### Estratto del documento
_____
MIRA - Si era sottoposto a un intervento di routine al piede, perfettamente riuscito, per problemi legati al diabete: una settimana dopo, al mattino, gli infermieri l’hanno trovato senza vita nel suo letto d’ospedale.

Non riuscendo a capacitarsi dell’accaduto, i familiari della vittima, Luigi Geretto (nella foto), 72 anni, di Mira, si sono rivolti a Studio3A-Valore S.p.A. e hanno presentato un esposto all’autorità giudiziaria chiedendo di fare piena luce sui fatti.

La tragedia è successa martedì 19 gennaio 2021 al nosocomio di Mirano. Geretto soffriva da tempo di diabete mellito, ma era in cura e regolarmente monitorato: come tutti i diabetici, aveva difficoltà circolatorie agli arti inferiori, ma per il resto godeva di buona salute e non era ritenuto un soggetto a rischio. Sta di fatto che poco prima di Natale gli era uscita una pustola al quarto dito del piede sinistro.
_____
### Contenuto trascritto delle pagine
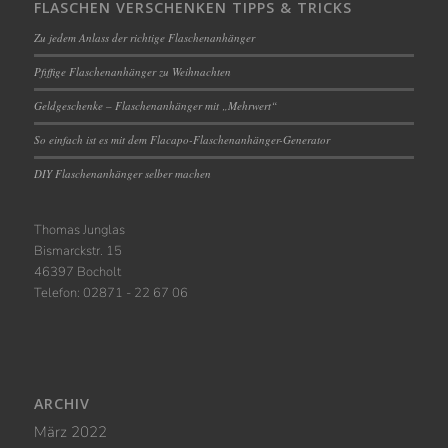
FLASCHEN VERSCHENKEN TIPPS & TRICKS
Zu jedem Anlass der richtige Flaschenanhänger
Pfiffige Flaschenanhänger zu Weihnachten
Geldgeschenke – Flaschenanhänger mit „Mehrwert“
So einfach ist es mit dem Flacapo-Flaschenanhänger-Generator
DIY Flaschenanhänger selber machen
Thomas Junglas
Bismarckstr. 15
46397 Bocholt
Telefon: 02871 - 22 67 06
ARCHIV
März 2022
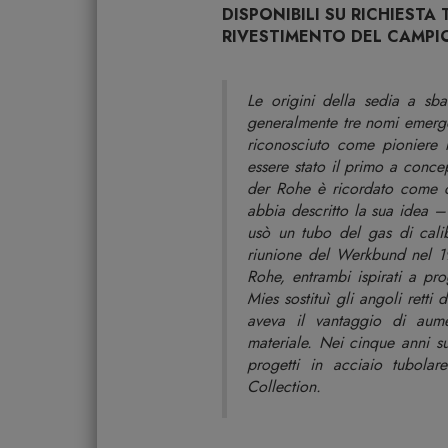
DISPONIBILI SU RICHIESTA 
RIVESTIMENTO DEL CAMPI
Le origini della sedia a sb
generalmente tre nomi emerg
riconosciuto come pioniere 
essere stato il primo a conc
der Rohe è ricordato come co
abbia descritto la sua idea –
usò un tubo del gas di cali
riunione del Werkbund nel 1
Rohe, entrambi ispirati a pro
Mies sostituì gli angoli rett
aveva il vantaggio di aumen
materiale. Nei cinque anni su
progetti in acciaio tubola
Collection.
_____
Ricopia fedelmente il passo del testo sulla morte di Luigi Geretto che va da "MIRA - Si era" a "suo letto d’ospedale.".

MIRA - Si era sottoposto a un intervento di routine al piede, perfettamente riuscito, per problemi legati al diabete: una settimana dopo, al mattino, gli infermieri l’hanno trovato senza vita nel suo letto d’ospedale.